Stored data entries
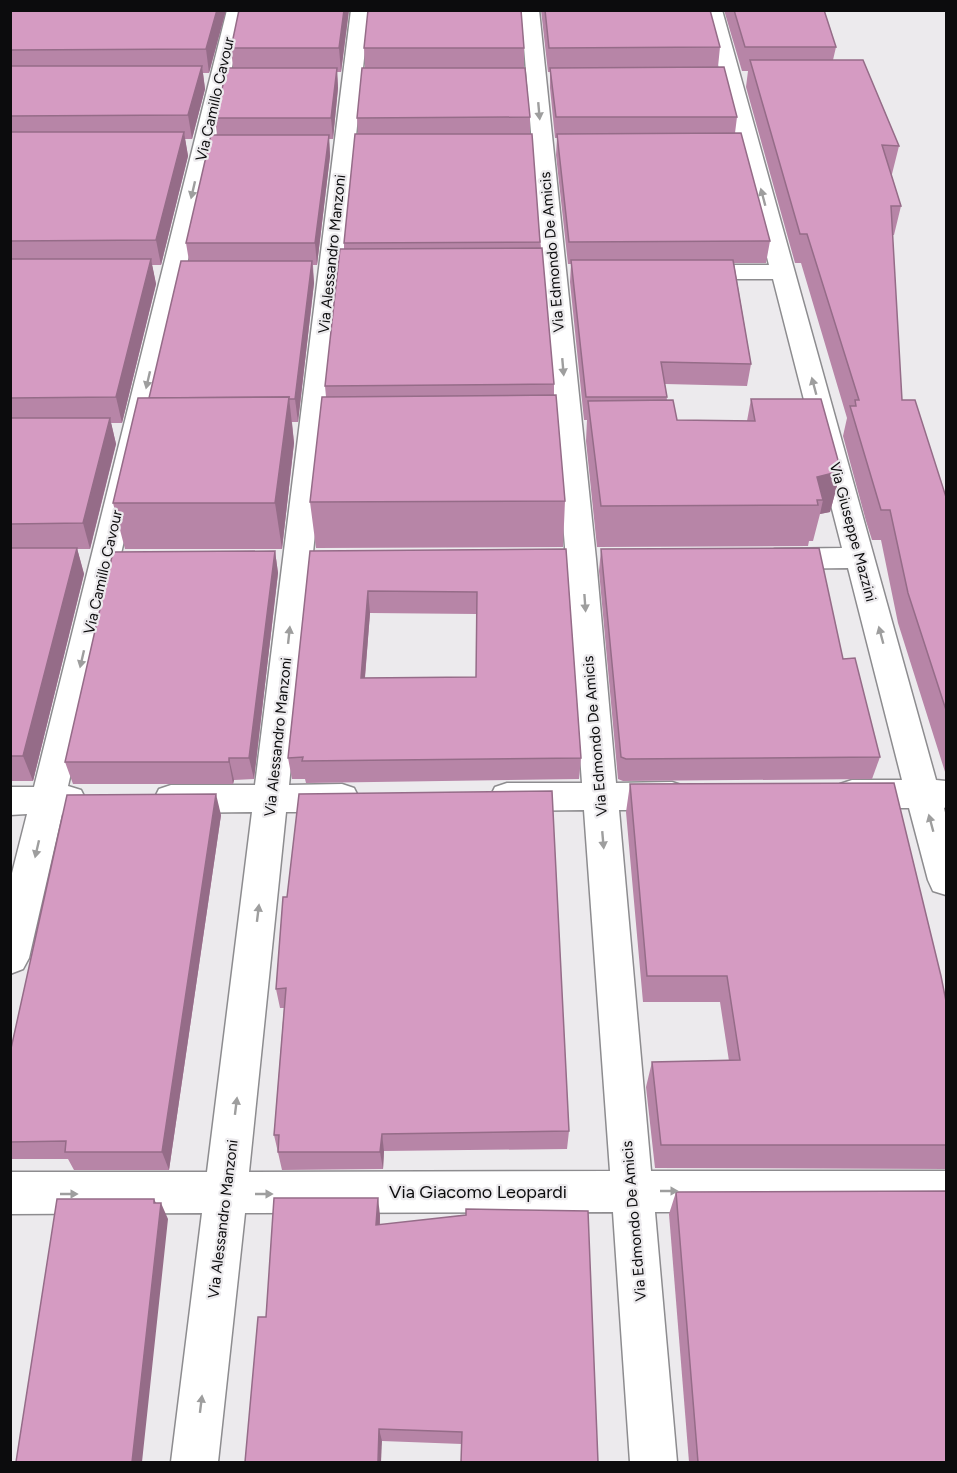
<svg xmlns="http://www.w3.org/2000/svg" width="957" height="1473" font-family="Figtree,sans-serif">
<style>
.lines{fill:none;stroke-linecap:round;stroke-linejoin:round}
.minor-casing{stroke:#8d8c8f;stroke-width:3}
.minor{fill:#fff;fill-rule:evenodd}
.wall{fill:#b785a7;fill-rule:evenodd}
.shaded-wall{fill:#956c88}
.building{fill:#d59bc2;stroke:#956c88;stroke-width:1.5;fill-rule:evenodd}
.oneway{fill:#9e9e9e}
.labels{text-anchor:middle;stroke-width:4.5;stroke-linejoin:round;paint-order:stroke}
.street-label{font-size:15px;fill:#0c0c0d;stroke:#eceaed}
.near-street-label{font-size:18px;fill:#0c0c0d;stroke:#eceaed}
</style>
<rect width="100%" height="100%" fill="#eceaed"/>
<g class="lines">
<defs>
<g id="minor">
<polygon points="227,10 245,10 68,786 81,790 86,800 81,810 62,814 29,958 23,969 10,974 10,881 27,814 10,815 10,787 34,787"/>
<polygon points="351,10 369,10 289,785 342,784 354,788 359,798 354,808 342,812 286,812 249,1172 610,1171 584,810 507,811 495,807 490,797 495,787 507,783 582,783 566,559 521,10 539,10 596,559 616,783 672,782 684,786 689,796 684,806 672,810 619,810 651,1171 946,1171 946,1211 655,1212 677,1462 630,1462 613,1212 245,1213 218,1462 171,1462 202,1213 10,1214 10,1172 207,1172 252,812 171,813 159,809 154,799 159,789 171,785 255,785"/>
<polygon points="704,10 722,10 936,780 946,781 946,807 944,808 946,817 946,895 933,891 928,880 909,808 852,808 840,804 835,794 840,784 852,780 902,780 848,568 775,569 765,566 760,559 765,552 775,549 842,548 773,279 689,279 681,277 677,272 681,267 689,265 769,265"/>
</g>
</defs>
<use href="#minor" class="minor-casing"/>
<use href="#minor" class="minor"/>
</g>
<g class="wall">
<polygon points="10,10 226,10 209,73 203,73 205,89 192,139 185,139 188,156 161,265 152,265 156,284 122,423 111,423 116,444 90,549 77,549 84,574 33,781 10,781"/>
<polygon points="349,10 341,72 337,72 338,88 333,139 329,139 330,156 317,265 313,265 314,283 298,422 292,422 294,443 282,549 125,549 113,503 149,398 189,261 186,243 217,135 215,118 233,68 231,48"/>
<polygon points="541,10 710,10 720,47 718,67 737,117 735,133 770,241 766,263 734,263 751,364 747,386 665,384 667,400 677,420 747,421 751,399 841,471 830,512 820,514 813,541 809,541 808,546 597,547 586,441 587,420 584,420 570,282 571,264 568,264 556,155 557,138 555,138 550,88 550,72 548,72"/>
<polygon points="724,10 824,10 836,47 833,60 899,146 892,174 891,174 901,206 894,235 892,235 902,400 946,497 946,775 898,623 881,540 872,540 866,521 843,436 847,418 801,263 795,263 746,87 748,71 742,71"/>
<polygon points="364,48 524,48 524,68 530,117 530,134 554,384 554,395 565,501 563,547 316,548 310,502 326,397 325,386 344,249 344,243 358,134 357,118 365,68"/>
<path d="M566 549 581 758 579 779 306 783 305 779H292L288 758 310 551ZM370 613 476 614V677L365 678Z"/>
<polygon points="601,549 843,659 880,757 872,779 623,781 618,779 599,571"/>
<polygon points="275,551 278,573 254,779 234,780 233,784 73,784 65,762"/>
<polygon points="630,784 946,1001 946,1169 655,1168 646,1087 652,1062 729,1061 720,1002 643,1002 626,812"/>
<polygon points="221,815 169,1170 74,1170 68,1159 10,1159 10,1053"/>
<polygon points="283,897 569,1131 567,1149 384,1151 383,1169 282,1170 274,1135 284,1008 280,1008 276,989"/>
<polygon points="676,1192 946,1462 689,1462 669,1214"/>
<polygon points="380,1215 380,1225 466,1215 462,1444 382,1441 266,1317"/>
</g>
<g class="shaded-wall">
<polygon points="217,10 226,10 209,73 206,49"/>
<polygon points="344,10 349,10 341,72 339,48"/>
<polygon points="202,66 205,89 192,139 188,115"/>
<polygon points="337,68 338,88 333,139 331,118"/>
<polygon points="184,132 188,156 161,265 156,240"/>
<polygon points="329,135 330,156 317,265 315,243"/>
<polygon points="151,259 156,284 122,423 116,397"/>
<polygon points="312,261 314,283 298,422 295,399"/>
<polygon points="289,397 294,443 282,549 275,503"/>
<polygon points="110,418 116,444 90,549 83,523"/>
<polygon points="841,471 830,512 820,514 823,500 817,477"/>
<polygon points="77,548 84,574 33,781 23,756"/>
<polygon points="275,551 278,573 254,779 249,758"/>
<polygon points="368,591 370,613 363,700 361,678"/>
<polygon points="229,758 234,780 233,784 229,762"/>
<polygon points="216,794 221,815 169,1170 162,1152"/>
<polygon points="382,1134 384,1151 383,1169 380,1152"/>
<polygon points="378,1198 380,1215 379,1241 376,1225"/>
<polygon points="154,1199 160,1211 161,1203 168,1219 142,1462 132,1462"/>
<polygon points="379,1429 382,1441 381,1462 378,1462"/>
</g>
<g class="building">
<polygon points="10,10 217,10 206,49 10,50"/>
<polygon points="239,10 344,10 339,48 231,48"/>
<polygon points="368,10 521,10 524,48 364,48"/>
<polygon points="545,10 710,10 720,47 549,48"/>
<polygon points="734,10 824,10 836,47 745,47"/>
<polygon points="750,60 863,60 899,146 882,145 901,206 891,206 902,400 915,400 946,497 946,710 908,593 890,510 881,510 850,406 856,406 855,400 859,400 807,234 800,234"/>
<polygon points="10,66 202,66 188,115 10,116"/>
<polygon points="724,67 737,117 556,117 550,68"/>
<polygon points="227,68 337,68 331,118 215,118"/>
<polygon points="362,68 525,68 530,117 357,118"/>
<polygon points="10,132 184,132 156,240 10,241"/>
<polygon points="741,133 770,241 569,242 557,134"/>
<polygon points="355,134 532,134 540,242 344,243"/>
<polygon points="211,135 329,135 315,243 186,243"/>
<polygon points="542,248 554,384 325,386 340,249"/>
<polygon points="10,259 151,259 116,397 10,398"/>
<polygon points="571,260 733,260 751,364 661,362 667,397 586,397"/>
<polygon points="181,261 312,261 295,399 288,399 289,397 149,398"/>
<polygon points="556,395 565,501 310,502 322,397"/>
<polygon points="289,397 275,503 113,503 138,398"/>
<polygon points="751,399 821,399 841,471 817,477 823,500 817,500 818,505 601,506 588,401 673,400 677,420 755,421"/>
<polygon points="10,418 110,418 83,523 10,524"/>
<polygon points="10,548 77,548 23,756 10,756"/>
<polygon points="819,548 843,659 855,658 880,757 626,759 621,757 601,549"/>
<path d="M566 549 581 758 302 761 303 757 288 758 310 551ZM368 591 477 592 476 677 361 678Z"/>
<polygon points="275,551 249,758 229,758 229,762 65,762 113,552"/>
<polygon points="894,783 941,976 946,1001 946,1145 661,1145 652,1062 740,1060 727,976 647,976 630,784"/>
<polygon points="552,791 569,1131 382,1134 380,1152 278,1152 279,1135 274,1135 286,988 276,989 283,897 287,897 299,794"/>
<polygon points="216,794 162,1152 65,1152 66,1141 10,1142 10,1053 67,795"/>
<polygon points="946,1191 946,1462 698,1462 676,1192"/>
<polygon points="274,1198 378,1198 376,1225 466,1215 466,1209 588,1211 598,1462 461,1462 462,1432 379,1429 378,1462 245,1462 258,1317 266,1317"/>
<polygon points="57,1199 154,1199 154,1203 161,1203 132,1462 16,1462"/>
</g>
<defs><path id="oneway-solid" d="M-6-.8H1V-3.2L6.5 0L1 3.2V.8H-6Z" transform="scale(1.5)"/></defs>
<g class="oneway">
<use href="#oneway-solid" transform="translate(539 111) rotate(85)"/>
<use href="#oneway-solid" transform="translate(193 190) rotate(103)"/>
<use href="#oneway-solid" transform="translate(763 197) rotate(-105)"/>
<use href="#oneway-solid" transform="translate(563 367) rotate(85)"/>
<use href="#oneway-solid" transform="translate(148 380) rotate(103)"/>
<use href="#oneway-solid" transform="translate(814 386) rotate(-105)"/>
<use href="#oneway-solid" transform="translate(585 603) rotate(86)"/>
<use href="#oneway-solid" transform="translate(289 635) rotate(-84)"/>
<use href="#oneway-solid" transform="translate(881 635) rotate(-105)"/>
<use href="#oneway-solid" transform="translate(82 659) rotate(103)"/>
<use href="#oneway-solid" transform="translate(931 823) rotate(-105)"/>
<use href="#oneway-solid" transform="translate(603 840) rotate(85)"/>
<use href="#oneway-solid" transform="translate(37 849) rotate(103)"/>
<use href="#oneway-solid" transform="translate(258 913) rotate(-83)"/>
<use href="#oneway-solid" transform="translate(236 1106) rotate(-83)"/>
<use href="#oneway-solid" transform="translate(669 1191)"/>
<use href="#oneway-solid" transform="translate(69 1194)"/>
<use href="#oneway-solid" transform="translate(264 1194)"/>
<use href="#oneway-solid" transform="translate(201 1404) rotate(-83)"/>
</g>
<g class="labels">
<g class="street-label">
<text transform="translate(215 99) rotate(-77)" y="5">Via Camillo Cavour</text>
<text transform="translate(552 252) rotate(-95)" y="5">Via Edmondo De Amicis</text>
<text transform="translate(332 254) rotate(-84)" y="5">Via Alessandro Manzoni</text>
<text transform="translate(853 532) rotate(75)" y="5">Via Giuseppe Mazzini</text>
<text transform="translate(103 572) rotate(-77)" y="5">Via Camillo Cavour</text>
<text transform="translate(595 736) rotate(-95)" y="5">Via Edmondo De Amicis</text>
<text transform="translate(278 737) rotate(-84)" y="5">Via Alessandro Manzoni</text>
<text transform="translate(223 1219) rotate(-83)" y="5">Via Alessandro Manzoni</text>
<text transform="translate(634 1221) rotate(-95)" y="5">Via Edmondo De Amicis</text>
</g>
<g class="near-street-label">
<text x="478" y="1198">Via Giacomo Leopardi</text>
</g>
</g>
<rect width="957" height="1473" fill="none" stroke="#0c0c0d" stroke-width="24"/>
</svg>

* _Work to be completed_
Go through the data, and copy each line in which the word "labels" appears.

* _Response area_
.labels{text-anchor:middle;stroke-width:4.5;stroke-linejoin:round;paint-order:stroke}
<g class="labels">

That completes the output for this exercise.